Когда они подошли к машине, вдруг откуда-то послышался протяжный заунывный вой.
– Давай быстрее садись! – поторопил Петрович журналиста, который открыл дверцу жигулей, но задержался, недоумённо оглядываясь по сторонам. Глеб плюхнулся на дерматиновое сиденье и захлопнул дверь. Петрович завёл жигули и они резко тронулись с места.
– Волки? – спросил журналист.
– Нет, это похлеще будет, – усмехнулся Петрович, – после захода солнца прогуливаться в этом месте опасно для жизни!
Машина выехала на дорогу и помчалась по ухабам.
– Хочешь знать наше мнение по поводу того, что происходит в Северотожске?
– Разумеется, – ответил Глеб.
– Похоже, что в шахте пробурили вход в саму преисподнюю и теперь всякая тварь вылазит из неё, – сказал Петрович, – во всяком случае, так утверждает наш поп. Пятнадцать лет назад я бы смеялся над этой теорией, а вот сегодня уверен, что так оно и есть!
– У вас в городе живёт священник? – удивлённо спросил журналист.
– Да, отец Григорий. Если хочешь, поедем сейчас прямо к нему…
12.
Поп был единственным жителем, проживающим на улице Лермонтова. Он занимал небольшой деревянный домик, одиноко стоящий на краю пустыря. Перед домом возвышался почерневший деревянный крест с поперечной перекладиной.

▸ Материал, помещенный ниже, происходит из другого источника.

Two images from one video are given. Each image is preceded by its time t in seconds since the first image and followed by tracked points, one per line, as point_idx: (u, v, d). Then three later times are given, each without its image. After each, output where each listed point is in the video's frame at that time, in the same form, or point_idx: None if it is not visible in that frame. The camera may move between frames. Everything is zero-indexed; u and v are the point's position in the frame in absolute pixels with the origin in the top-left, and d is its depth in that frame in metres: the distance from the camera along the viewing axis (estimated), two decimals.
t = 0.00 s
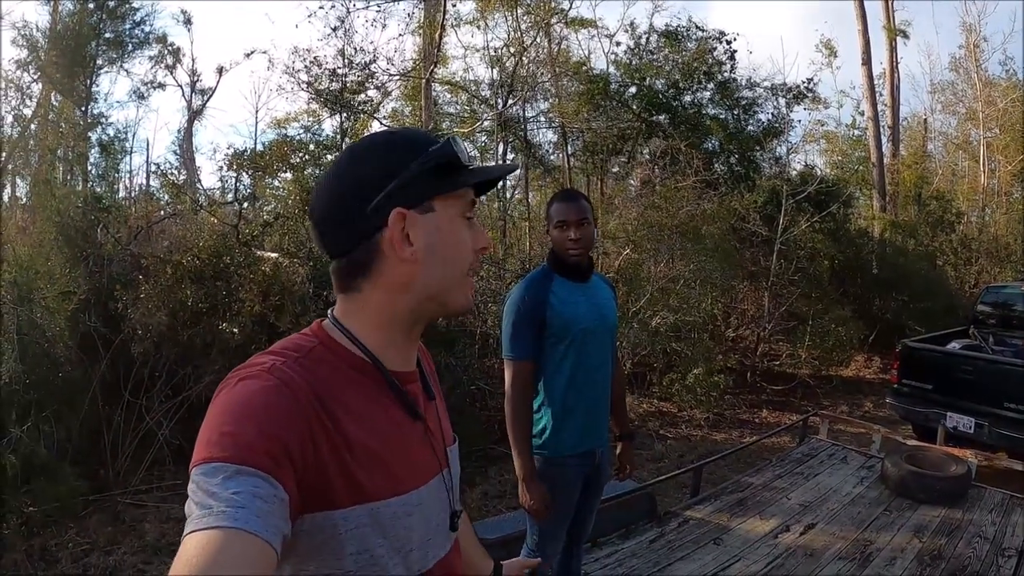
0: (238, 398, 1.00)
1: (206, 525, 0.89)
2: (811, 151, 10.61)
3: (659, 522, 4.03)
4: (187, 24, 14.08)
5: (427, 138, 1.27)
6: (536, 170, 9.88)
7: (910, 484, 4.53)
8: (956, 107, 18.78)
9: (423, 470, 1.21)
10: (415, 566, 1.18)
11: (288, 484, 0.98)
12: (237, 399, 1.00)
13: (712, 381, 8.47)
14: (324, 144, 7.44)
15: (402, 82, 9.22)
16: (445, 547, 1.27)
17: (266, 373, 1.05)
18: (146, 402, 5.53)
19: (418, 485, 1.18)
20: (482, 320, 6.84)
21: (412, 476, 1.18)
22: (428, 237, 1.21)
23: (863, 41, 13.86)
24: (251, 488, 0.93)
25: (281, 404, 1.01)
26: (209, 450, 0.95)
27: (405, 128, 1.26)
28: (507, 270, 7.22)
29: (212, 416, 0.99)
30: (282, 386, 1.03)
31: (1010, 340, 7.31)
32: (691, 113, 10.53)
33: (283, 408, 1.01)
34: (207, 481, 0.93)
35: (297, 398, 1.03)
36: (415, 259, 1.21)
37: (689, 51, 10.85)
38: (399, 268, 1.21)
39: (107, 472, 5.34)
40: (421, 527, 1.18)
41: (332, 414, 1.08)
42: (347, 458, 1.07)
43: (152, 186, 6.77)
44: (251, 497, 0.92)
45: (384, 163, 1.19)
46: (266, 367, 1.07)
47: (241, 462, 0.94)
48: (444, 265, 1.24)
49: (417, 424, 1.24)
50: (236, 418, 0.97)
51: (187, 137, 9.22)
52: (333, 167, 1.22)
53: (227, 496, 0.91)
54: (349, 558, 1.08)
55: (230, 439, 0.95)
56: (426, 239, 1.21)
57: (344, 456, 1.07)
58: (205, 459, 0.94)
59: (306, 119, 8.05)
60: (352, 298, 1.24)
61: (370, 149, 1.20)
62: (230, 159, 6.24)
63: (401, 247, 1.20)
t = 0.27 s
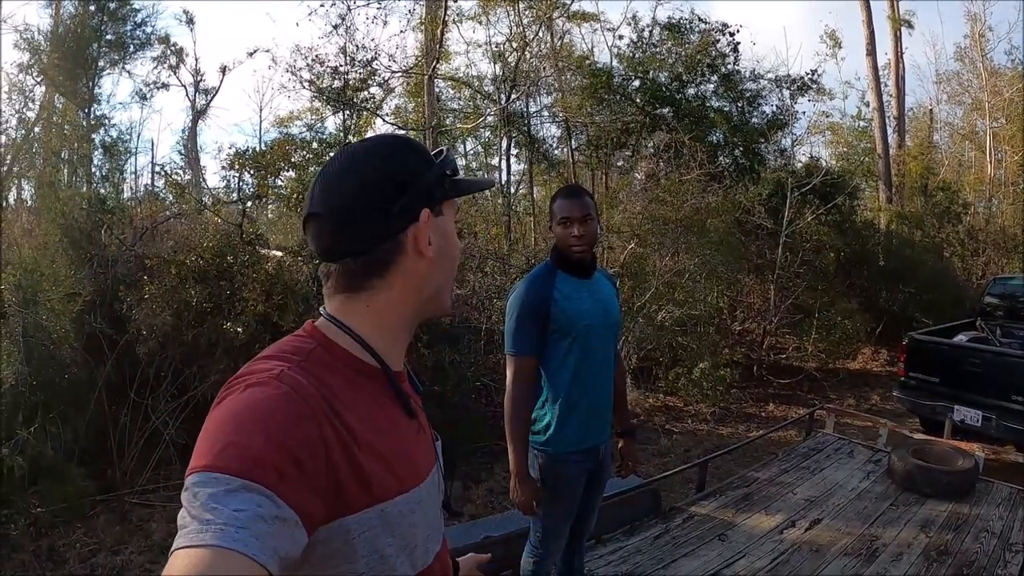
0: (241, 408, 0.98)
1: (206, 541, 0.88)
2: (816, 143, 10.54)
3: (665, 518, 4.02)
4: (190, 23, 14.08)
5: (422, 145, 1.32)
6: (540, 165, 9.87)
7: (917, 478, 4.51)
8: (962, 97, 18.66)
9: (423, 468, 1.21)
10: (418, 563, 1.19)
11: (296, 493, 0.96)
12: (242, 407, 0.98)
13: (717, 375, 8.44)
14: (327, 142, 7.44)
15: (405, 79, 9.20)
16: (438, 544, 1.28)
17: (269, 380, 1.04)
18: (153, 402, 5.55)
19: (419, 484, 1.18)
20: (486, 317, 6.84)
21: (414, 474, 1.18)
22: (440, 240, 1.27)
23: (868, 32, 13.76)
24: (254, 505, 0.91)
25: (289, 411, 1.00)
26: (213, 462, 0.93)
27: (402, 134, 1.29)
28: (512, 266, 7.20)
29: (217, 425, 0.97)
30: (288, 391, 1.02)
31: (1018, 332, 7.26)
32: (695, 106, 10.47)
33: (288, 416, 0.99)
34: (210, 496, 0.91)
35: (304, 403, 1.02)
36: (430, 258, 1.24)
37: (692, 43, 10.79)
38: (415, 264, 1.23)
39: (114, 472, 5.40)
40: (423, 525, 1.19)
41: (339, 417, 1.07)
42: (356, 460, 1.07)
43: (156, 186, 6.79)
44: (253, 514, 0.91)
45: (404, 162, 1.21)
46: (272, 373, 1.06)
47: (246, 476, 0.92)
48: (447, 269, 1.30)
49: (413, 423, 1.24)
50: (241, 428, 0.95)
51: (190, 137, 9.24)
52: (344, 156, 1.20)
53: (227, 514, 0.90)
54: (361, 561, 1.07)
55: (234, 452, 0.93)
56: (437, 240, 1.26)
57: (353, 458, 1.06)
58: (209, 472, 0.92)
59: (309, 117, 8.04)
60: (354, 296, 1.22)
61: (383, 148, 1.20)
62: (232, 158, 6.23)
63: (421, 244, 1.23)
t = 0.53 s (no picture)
0: (251, 414, 0.98)
1: (225, 546, 0.88)
2: (820, 136, 10.49)
3: (667, 514, 4.03)
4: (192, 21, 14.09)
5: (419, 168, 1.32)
6: (543, 160, 9.60)
7: (921, 474, 4.51)
8: (968, 88, 18.54)
9: (414, 469, 1.23)
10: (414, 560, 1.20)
11: (309, 496, 0.97)
12: (250, 412, 0.98)
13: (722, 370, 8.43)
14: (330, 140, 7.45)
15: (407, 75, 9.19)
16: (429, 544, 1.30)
17: (274, 386, 1.04)
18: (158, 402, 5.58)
19: (412, 484, 1.20)
20: (489, 313, 6.84)
21: (407, 475, 1.19)
22: (423, 255, 1.25)
23: (872, 23, 13.68)
24: (270, 509, 0.92)
25: (297, 414, 1.01)
26: (226, 469, 0.93)
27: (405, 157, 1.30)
28: (515, 262, 7.20)
29: (226, 432, 0.97)
30: (294, 396, 1.03)
31: None
32: (698, 99, 10.42)
33: (298, 420, 1.00)
34: (226, 502, 0.91)
35: (309, 407, 1.03)
36: (412, 274, 1.24)
37: (695, 36, 10.75)
38: (392, 281, 1.22)
39: (121, 472, 5.44)
40: (416, 524, 1.21)
41: (341, 422, 1.08)
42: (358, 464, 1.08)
43: (161, 186, 6.81)
44: (269, 518, 0.92)
45: (401, 182, 1.21)
46: (277, 379, 1.06)
47: (261, 481, 0.93)
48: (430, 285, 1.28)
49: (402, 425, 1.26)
50: (252, 434, 0.96)
51: (194, 136, 9.25)
52: (347, 167, 1.20)
53: (245, 519, 0.90)
54: (368, 562, 1.08)
55: (247, 458, 0.94)
56: (422, 259, 1.26)
57: (358, 460, 1.07)
58: (224, 479, 0.93)
59: (312, 115, 8.05)
60: (339, 302, 1.22)
61: (385, 162, 1.21)
62: (234, 158, 6.24)
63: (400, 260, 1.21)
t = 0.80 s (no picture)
0: (219, 416, 0.97)
1: (200, 546, 0.87)
2: (824, 129, 10.44)
3: (669, 510, 4.02)
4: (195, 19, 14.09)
5: (384, 157, 1.22)
6: (547, 155, 9.81)
7: (924, 469, 4.49)
8: (973, 80, 18.43)
9: (389, 470, 1.21)
10: (393, 561, 1.18)
11: (279, 496, 0.96)
12: (217, 414, 0.97)
13: (726, 364, 8.40)
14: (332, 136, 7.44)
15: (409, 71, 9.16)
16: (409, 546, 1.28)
17: (241, 388, 1.03)
18: (162, 400, 5.60)
19: (388, 485, 1.18)
20: (492, 309, 6.84)
21: (382, 475, 1.18)
22: (357, 257, 1.15)
23: (877, 15, 13.60)
24: (243, 509, 0.91)
25: (263, 415, 0.99)
26: (196, 472, 0.92)
27: (368, 148, 1.22)
28: (518, 258, 7.18)
29: (194, 435, 0.96)
30: (261, 398, 1.01)
31: None
32: (702, 93, 10.36)
33: (265, 421, 0.98)
34: (198, 503, 0.90)
35: (274, 408, 1.01)
36: (343, 276, 1.16)
37: (697, 29, 10.69)
38: (320, 284, 1.17)
39: (125, 469, 5.46)
40: (393, 526, 1.19)
41: (309, 424, 1.07)
42: (327, 465, 1.06)
43: (163, 185, 6.82)
44: (243, 517, 0.90)
45: (326, 183, 1.17)
46: (242, 381, 1.04)
47: (232, 481, 0.92)
48: (373, 290, 1.17)
49: (376, 426, 1.24)
50: (220, 435, 0.94)
51: (197, 134, 9.26)
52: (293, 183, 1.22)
53: (218, 518, 0.89)
54: (343, 563, 1.06)
55: (217, 459, 0.92)
56: (355, 257, 1.16)
57: (326, 461, 1.06)
58: (193, 481, 0.91)
59: (315, 111, 8.04)
60: (299, 309, 1.20)
61: (315, 167, 1.18)
62: (235, 155, 6.23)
63: (323, 261, 1.15)
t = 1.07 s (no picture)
0: (213, 404, 0.97)
1: (184, 536, 0.88)
2: (828, 121, 10.39)
3: (673, 504, 4.02)
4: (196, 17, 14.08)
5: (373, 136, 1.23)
6: (550, 149, 9.64)
7: (929, 462, 4.48)
8: (977, 72, 18.36)
9: (392, 462, 1.21)
10: (392, 555, 1.18)
11: (268, 487, 0.96)
12: (212, 403, 0.97)
13: (731, 357, 8.38)
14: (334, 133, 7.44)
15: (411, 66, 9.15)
16: (412, 540, 1.27)
17: (238, 376, 1.03)
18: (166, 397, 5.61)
19: (389, 478, 1.18)
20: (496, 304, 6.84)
21: (382, 468, 1.17)
22: (395, 238, 1.20)
23: (880, 7, 13.54)
24: (230, 500, 0.91)
25: (259, 405, 0.99)
26: (185, 461, 0.92)
27: (349, 127, 1.20)
28: (522, 252, 7.18)
29: (188, 424, 0.96)
30: (257, 387, 1.01)
31: None
32: (705, 86, 10.32)
33: (259, 411, 0.98)
34: (186, 493, 0.90)
35: (271, 398, 1.01)
36: (381, 259, 1.18)
37: (700, 22, 10.64)
38: (364, 268, 1.17)
39: (130, 466, 5.50)
40: (394, 518, 1.18)
41: (306, 413, 1.06)
42: (324, 457, 1.06)
43: (167, 183, 6.83)
44: (229, 508, 0.90)
45: (348, 169, 1.14)
46: (238, 370, 1.04)
47: (221, 471, 0.92)
48: (406, 267, 1.23)
49: (381, 418, 1.23)
50: (212, 425, 0.95)
51: (201, 132, 9.28)
52: (284, 173, 1.14)
53: (204, 508, 0.89)
54: (334, 556, 1.06)
55: (208, 449, 0.92)
56: (392, 240, 1.19)
57: (321, 452, 1.06)
58: (184, 469, 0.92)
59: (317, 108, 8.04)
60: (312, 298, 1.19)
61: (322, 153, 1.14)
62: (238, 152, 6.23)
63: (366, 246, 1.16)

Сиренин и Петрович вышли из машины, открыли скрипучую железную калитку, поднялись на деревянное крыльцо и вошли в дом. Судя по всему, помещение одновременно служило и церковью, и жильём батюшки. На стенах были развешены большие и маленькие иконы, у потолка висели лампадки, а на полу стояли громоздкие металлические подсвечники со свечами.
К деревянному, сбитому из досок алтарю вела потёртая красная ковровая дорожка, по обе её стороны стояло несколько скамеек, стол со стульями и старый буфет с посудой и книгами. В углу стены находилась побеленная печь.
Отец Григорий был сухоньким мужечонком с козлиной бородкой. На нём были джинсы и серый тёплый шерстяной свитер, поверх которого болтался на верёвочке большой серебряный крест. Батюшка горячо поприветствовал гостей и пригласил их за стол.
– Может, чайку травяного? – спросил он участливо.
Петрович покривился:
– А что, кагора у тебя отче уже не осталось? Парень считай сегодня заново родился. Это надо отметить!
Отец Григорий засуетился, и на скатерти начали появляться северные разносолы: тушёнка, колбаса, рыбные консервы, хлеб. В последнюю очередь он торжественно водрузил на стол большую тёмную бутыль.
– Вот, это по-нашему! – радостно воскликнул, потирая руки Петрович.
Наконец, когда всё было разложено, батюшка произнёс короткую молитву на старославянском. Все трое одновременно сказали «аминь» и подсели к столу. За ужином Петрович рассказал, как нашёл без сознания журналиста.
Глеб решил дополнить рассказ и поделился своим опытом перемещения во времени. Отец Григорий слушал его очень внимательно, а затем вдруг чрезвычайно оживился.
– Если ты Глеб имеешь ключ к прошлому, у нас есть возможность возродить город, – торжественно произнёс священник.
– Каким это образом, что-то не смекну, – почесал затылок Петрович. Его сейчас больше беспокоил тот факт, почему-то он остаётся трезв после выпитого церковного вина, чем теория спасения Северотожска.
– Мы отправим его в 1957 год. Если он взорвёт шахту, может быть её закроют навсегда, или на время заморозят строительство. Главное потянуть время, чтобы горняки не добрались к шестисотметровой глубине до девяностых годов, – рассказал о своём плане отец Григорий.
– Ну, допустим, я снаряжу его тротиловыми шашками с фитилём, но как мы его туда отправим? – язвительно спросил Петрович.
– Эй, я на это не подписываюсь! – вмешался в разговор Сиренин.
– Возможно Глеб, ты единственная и последняя надежда Северотожска. И может быть, тебе было позволено отправиться в прошлое города, чтобы ты смог изменил его будущее.
– Да это же бред, – резюмировал Петрович.
– Допустим, но как я попаду в нужное время? – спросил Глеб.
– Степанович хранит газетные вырезки про шахту, у него есть альбомы с фотографиями отца. Может быть, они помогут тебе сфокусироваться на дате торжественного открытия шахты. Это самое лучшее время для остановки работ.